Saved data entries
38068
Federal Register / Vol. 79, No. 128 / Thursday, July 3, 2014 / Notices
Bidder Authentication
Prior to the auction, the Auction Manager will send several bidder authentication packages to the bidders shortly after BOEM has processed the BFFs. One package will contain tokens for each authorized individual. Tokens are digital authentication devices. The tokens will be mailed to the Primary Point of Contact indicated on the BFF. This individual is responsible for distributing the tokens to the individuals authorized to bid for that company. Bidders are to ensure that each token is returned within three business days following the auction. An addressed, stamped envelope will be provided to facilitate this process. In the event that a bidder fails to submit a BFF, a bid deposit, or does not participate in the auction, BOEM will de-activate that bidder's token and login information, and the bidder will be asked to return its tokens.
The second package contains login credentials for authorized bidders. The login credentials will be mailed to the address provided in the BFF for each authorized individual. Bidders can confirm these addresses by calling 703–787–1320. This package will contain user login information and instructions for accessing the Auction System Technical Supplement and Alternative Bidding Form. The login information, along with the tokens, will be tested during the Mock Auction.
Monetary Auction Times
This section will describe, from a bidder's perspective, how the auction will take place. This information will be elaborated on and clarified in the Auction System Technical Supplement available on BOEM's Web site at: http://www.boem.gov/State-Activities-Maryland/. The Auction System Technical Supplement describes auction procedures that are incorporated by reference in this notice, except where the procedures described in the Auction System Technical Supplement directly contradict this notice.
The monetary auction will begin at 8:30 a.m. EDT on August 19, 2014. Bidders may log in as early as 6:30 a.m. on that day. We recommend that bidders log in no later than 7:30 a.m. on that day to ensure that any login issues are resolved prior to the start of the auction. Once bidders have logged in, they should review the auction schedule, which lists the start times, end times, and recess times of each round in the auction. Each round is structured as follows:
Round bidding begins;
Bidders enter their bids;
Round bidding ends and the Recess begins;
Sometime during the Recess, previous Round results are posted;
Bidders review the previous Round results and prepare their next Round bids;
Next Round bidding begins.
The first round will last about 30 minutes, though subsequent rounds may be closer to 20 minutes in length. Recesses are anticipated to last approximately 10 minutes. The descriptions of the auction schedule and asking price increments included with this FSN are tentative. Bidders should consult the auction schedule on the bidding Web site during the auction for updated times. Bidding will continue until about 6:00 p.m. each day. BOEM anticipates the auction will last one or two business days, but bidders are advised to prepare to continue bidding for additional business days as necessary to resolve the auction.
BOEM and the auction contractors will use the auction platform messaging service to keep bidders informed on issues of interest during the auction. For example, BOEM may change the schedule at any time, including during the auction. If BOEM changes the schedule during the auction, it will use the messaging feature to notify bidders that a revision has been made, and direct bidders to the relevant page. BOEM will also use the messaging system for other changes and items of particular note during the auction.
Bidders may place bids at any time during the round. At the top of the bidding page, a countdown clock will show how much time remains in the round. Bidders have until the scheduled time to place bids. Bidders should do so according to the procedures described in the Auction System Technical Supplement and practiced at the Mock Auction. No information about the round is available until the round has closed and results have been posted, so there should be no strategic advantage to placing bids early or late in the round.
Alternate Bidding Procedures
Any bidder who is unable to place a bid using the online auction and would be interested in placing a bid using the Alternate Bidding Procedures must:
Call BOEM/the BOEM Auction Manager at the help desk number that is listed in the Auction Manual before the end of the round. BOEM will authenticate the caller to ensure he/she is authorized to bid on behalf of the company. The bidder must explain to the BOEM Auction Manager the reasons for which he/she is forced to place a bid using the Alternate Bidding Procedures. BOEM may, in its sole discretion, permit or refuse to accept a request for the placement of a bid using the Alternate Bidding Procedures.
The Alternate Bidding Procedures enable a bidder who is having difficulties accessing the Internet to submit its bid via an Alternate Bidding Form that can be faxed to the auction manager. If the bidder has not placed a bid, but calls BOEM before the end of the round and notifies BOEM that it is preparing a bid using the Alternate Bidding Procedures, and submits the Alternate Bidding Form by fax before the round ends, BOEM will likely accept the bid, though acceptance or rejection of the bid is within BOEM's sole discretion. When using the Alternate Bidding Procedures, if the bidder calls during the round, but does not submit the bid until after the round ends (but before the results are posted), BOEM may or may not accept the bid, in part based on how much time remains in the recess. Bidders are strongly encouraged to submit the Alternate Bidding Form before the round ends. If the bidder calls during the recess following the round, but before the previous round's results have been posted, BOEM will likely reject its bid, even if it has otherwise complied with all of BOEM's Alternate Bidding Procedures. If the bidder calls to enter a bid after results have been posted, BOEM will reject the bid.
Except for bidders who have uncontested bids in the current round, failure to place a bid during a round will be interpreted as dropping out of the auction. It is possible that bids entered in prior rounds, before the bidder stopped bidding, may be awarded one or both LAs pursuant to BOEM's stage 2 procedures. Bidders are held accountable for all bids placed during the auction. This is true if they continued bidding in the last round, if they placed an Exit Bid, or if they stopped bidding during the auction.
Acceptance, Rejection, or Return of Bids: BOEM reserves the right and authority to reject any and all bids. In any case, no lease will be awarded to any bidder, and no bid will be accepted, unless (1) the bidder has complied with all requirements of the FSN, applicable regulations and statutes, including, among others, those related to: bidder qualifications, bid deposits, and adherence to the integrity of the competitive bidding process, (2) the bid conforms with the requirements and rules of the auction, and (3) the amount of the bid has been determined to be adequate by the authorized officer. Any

### Task instructions:
A complete and exact repetition of the entries is required.

### Answer area:
38068
Federal Register / Vol. 79, No. 128 / Thursday, July 3, 2014 / Notices
Bidder Authentication
Prior to the auction, the Auction Manager will send several bidder authentication packages to the bidders shortly after BOEM has processed the BFFs. One package will contain tokens for each authorized individual. Tokens are digital authentication devices. The tokens will be mailed to the Primary Point of Contact indicated on the BFF. This individual is responsible for distributing the tokens to the individuals authorized to bid for that company. Bidders are to ensure that each token is returned within three business days following the auction. An addressed, stamped envelope will be provided to facilitate this process. In the event that a bidder fails to submit a BFF, a bid deposit, or does not participate in the auction, BOEM will de-activate that bidder's token and login information, and the bidder will be asked to return its tokens.
The second package contains login credentials for authorized bidders. The login credentials will be mailed to the address provided in the BFF for each authorized individual. Bidders can confirm these addresses by calling 703–787–1320. This package will contain user login information and instructions for accessing the Auction System Technical Supplement and Alternative Bidding Form. The login information, along with the tokens, will be tested during the Mock Auction.
Monetary Auction Times
This section will describe, from a bidder's perspective, how the auction will take place. This information will be elaborated on and clarified in the Auction System Technical Supplement available on BOEM's Web site at: http://www.boem.gov/State-Activities-Maryland/. The Auction System Technical Supplement describes auction procedures that are incorporated by reference in this notice, except where the procedures described in the Auction System Technical Supplement directly contradict this notice.
The monetary auction will begin at 8:30 a.m. EDT on August 19, 2014. Bidders may log in as early as 6:30 a.m. on that day. We recommend that bidders log in no later than 7:30 a.m. on that day to ensure that any login issues are resolved prior to the start of the auction. Once bidders have logged in, they should review the auction schedule, which lists the start times, end times, and recess times of each round in the auction. Each round is structured as follows:
Round bidding begins;
Bidders enter their bids;
Round bidding ends and the Recess begins;
Sometime during the Recess, previous Round results are posted;
Bidders review the previous Round results and prepare their next Round bids;
Next Round bidding begins.
The first round will last about 30 minutes, though subsequent rounds may be closer to 20 minutes in length. Recesses are anticipated to last approximately 10 minutes. The descriptions of the auction schedule and asking price increments included with this FSN are tentative. Bidders should consult the auction schedule on the bidding Web site during the auction for updated times. Bidding will continue until about 6:00 p.m. each day. BOEM anticipates the auction will last one or two business days, but bidders are advised to prepare to continue bidding for additional business days as necessary to resolve the auction.
BOEM and the auction contractors will use the auction platform messaging service to keep bidders informed on issues of interest during the auction. For example, BOEM may change the schedule at any time, including during the auction. If BOEM changes the schedule during the auction, it will use the messaging feature to notify bidders that a revision has been made, and direct bidders to the relevant page. BOEM will also use the messaging system for other changes and items of particular note during the auction.
Bidders may place bids at any time during the round. At the top of the bidding page, a countdown clock will show how much time remains in the round. Bidders have until the scheduled time to place bids. Bidders should do so according to the procedures described in the Auction System Technical Supplement and practiced at the Mock Auction. No information about the round is available until the round has closed and results have been posted, so there should be no strategic advantage to placing bids early or late in the round.
Alternate Bidding Procedures
Any bidder who is unable to place a bid using the online auction and would be interested in placing a bid using the Alternate Bidding Procedures must:
Call BOEM/the BOEM Auction Manager at the help desk number that is listed in the Auction Manual before the end of the round. BOEM will authenticate the caller to ensure he/she is authorized to bid on behalf of the company. The bidder must explain to the BOEM Auction Manager the reasons for which he/she is forced to place a bid using the Alternate Bidding Procedures. BOEM may, in its sole discretion, permit or refuse to accept a request for the placement of a bid using the Alternate Bidding Procedures.
The Alternate Bidding Procedures enable a bidder who is having difficulties accessing the Internet to submit its bid via an Alternate Bidding Form that can be faxed to the auction manager. If the bidder has not placed a bid, but calls BOEM before the end of the round and notifies BOEM that it is preparing a bid using the Alternate Bidding Procedures, and submits the Alternate Bidding Form by fax before the round ends, BOEM will likely accept the bid, though acceptance or rejection of the bid is within BOEM's sole discretion. When using the Alternate Bidding Procedures, if the bidder calls during the round, but does not submit the bid until after the round ends (but before the results are posted), BOEM may or may not accept the bid, in part based on how much time remains in the recess. Bidders are strongly encouraged to submit the Alternate Bidding Form before the round ends. If the bidder calls during the recess following the round, but before the previous round's results have been posted, BOEM will likely reject its bid, even if it has otherwise complied with all of BOEM's Alternate Bidding Procedures. If the bidder calls to enter a bid after results have been posted, BOEM will reject the bid.
Except for bidders who have uncontested bids in the current round, failure to place a bid during a round will be interpreted as dropping out of the auction. It is possible that bids entered in prior rounds, before the bidder stopped bidding, may be awarded one or both LAs pursuant to BOEM's stage 2 procedures. Bidders are held accountable for all bids placed during the auction. This is true if they continued bidding in the last round, if they placed an Exit Bid, or if they stopped bidding during the auction.
Acceptance, Rejection, or Return of Bids: BOEM reserves the right and authority to reject any and all bids. In any case, no lease will be awarded to any bidder, and no bid will be accepted, unless (1) the bidder has complied with all requirements of the FSN, applicable regulations and statutes, including, among others, those related to: bidder qualifications, bid deposits, and adherence to the integrity of the competitive bidding process, (2) the bid conforms with the requirements and rules of the auction, and (3) the amount of the bid has been determined to be adequate by the authorized officer. Any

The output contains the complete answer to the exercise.